Quand est-ce qu'on utilise "pas" et quand "non" ? La phrase ci-dessus est-elle correcte?

Ron

Kwiziq community member

12 August 2017

12/08/17

Bonjour Shivani,
In reviewing the lesson, I believe the excerpt below differentiates the use of «non» or «pas»
Que tu fasses tes devoirs ou non, c'est ton choix après tout !
Whether you do your homework or not, it's your choice after all!
To express hypotheses with whether [one does] in French, you will use que + Le Subjonctif.
You won't use this in Indirect Speech where whether = if, i.e. after verbs like se demander (to wonder) or savoir (to know). In these cases, you'll simply use si (if) + L'Indicatif in French:
Je me demande si tu vas venir ou pas.
I wonder whether you'll come or not.
J'espère que ma réponse vous aiderait.
Bonne chance,
à bientôt

Aurélie

Kwiziq language super star

23 August 2017

23/08/17

Bonjour Shivani !

You can use either non or pas in sentences expressing two alternative options = [whether] ... or not.


Je le ferai ou pas. 
Je le ferai ou non.
(I'll do it or not.)

In all other cases, you will use pas to express not in negative sentences.

I hope that's helpful!
À bientôt !

Paul

Kwiziq community member

2 March 2018

2/03/18

Like Shivani, I was also wondering this, but there are two conflicting answers.
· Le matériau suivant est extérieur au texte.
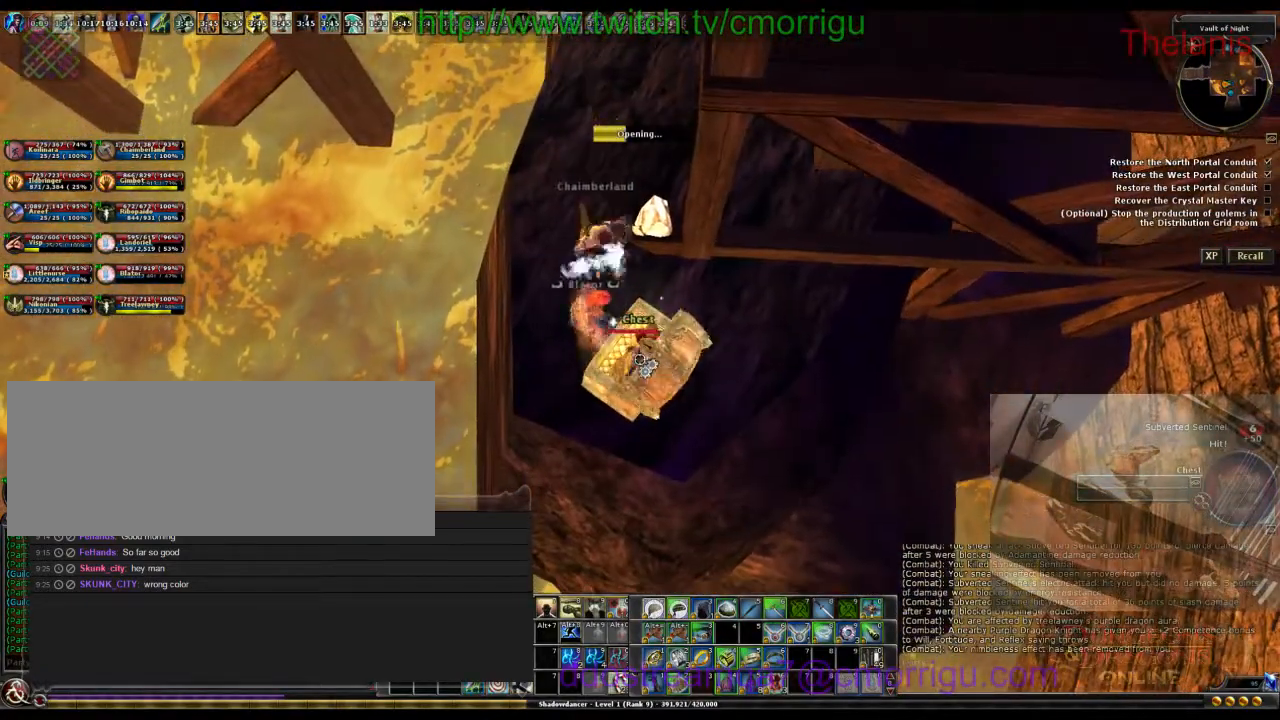
{"keys": [], "events": []}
Ron, your theory ("ou non" after que ... and "ou pas" after si ...) works for most of the given examples in this lesson except for example number 1 - "peu importe qu'il vienne ou pas" , so is it the case that Aurélie's answer ("ou non" or "ou pas" are interchangeable when there are two alternative options) is instead the correct one???

Aurélie

Kwiziq language super star

5 March 2018

5/03/18

Bonjour Paul !


You can see a green tick next to correct answers ;)

Paul

Kwiziq community member

6 March 2018

6/03/18

Merci Aurélie. Je n’avais jamais remarqué cette fonctionnalité. Je le saurai maintenant.
Let me take a look at that...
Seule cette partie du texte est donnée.